[Dataset excerpts]
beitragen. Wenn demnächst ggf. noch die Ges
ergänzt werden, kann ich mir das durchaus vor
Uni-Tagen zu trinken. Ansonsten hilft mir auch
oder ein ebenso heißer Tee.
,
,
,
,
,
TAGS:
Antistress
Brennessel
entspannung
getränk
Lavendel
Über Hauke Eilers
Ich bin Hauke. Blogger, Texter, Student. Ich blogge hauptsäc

→ REQUIREMENT: Reproduce every line of the listing above without any changes.

→ EXPECTED ANSWER:
beitragen. Wenn demnächst ggf. noch die Ges
ergänzt werden, kann ich mir das durchaus vor
Uni-Tagen zu trinken. Ansonsten hilft mir auch
oder ein ebenso heißer Tee.
,
,
,
,
,
TAGS:
Antistress
Brennessel
entspannung
getränk
Lavendel
Über Hauke Eilers
Ich bin Hauke. Blogger, Texter, Student. Ich blogge hauptsäc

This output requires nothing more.